*** Study material ***

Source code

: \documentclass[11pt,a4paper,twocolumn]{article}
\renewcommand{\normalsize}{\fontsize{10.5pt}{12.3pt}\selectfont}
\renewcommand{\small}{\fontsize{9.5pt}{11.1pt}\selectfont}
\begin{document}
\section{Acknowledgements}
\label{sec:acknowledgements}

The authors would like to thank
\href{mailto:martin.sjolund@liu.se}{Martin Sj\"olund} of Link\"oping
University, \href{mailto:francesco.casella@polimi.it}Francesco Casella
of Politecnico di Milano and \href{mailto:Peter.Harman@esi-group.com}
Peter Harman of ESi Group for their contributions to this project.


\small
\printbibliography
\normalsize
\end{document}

*** End of Study material ***
*** Study material ***

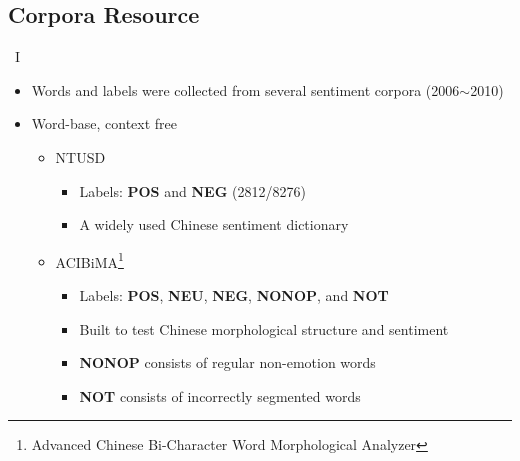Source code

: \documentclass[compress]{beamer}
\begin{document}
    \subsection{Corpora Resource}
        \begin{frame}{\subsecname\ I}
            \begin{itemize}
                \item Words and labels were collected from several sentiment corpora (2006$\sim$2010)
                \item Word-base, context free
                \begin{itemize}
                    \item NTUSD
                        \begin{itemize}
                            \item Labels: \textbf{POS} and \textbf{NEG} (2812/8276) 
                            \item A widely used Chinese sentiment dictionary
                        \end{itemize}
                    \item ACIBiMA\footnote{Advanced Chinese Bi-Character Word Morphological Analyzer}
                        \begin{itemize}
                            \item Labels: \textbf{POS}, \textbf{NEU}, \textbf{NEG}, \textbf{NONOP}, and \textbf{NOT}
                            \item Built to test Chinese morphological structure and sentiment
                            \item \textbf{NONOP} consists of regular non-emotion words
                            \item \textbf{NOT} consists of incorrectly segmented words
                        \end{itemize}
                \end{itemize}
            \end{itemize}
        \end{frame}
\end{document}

*** End of Study material ***

### Task directions
In the data above, copy every line where the string "Peter" appears.

### Response to this task
of Politecnico di Milano and \href{mailto:Peter.Harman@esi-group.com}
Peter Harman of ESi Group for their contributions to this project.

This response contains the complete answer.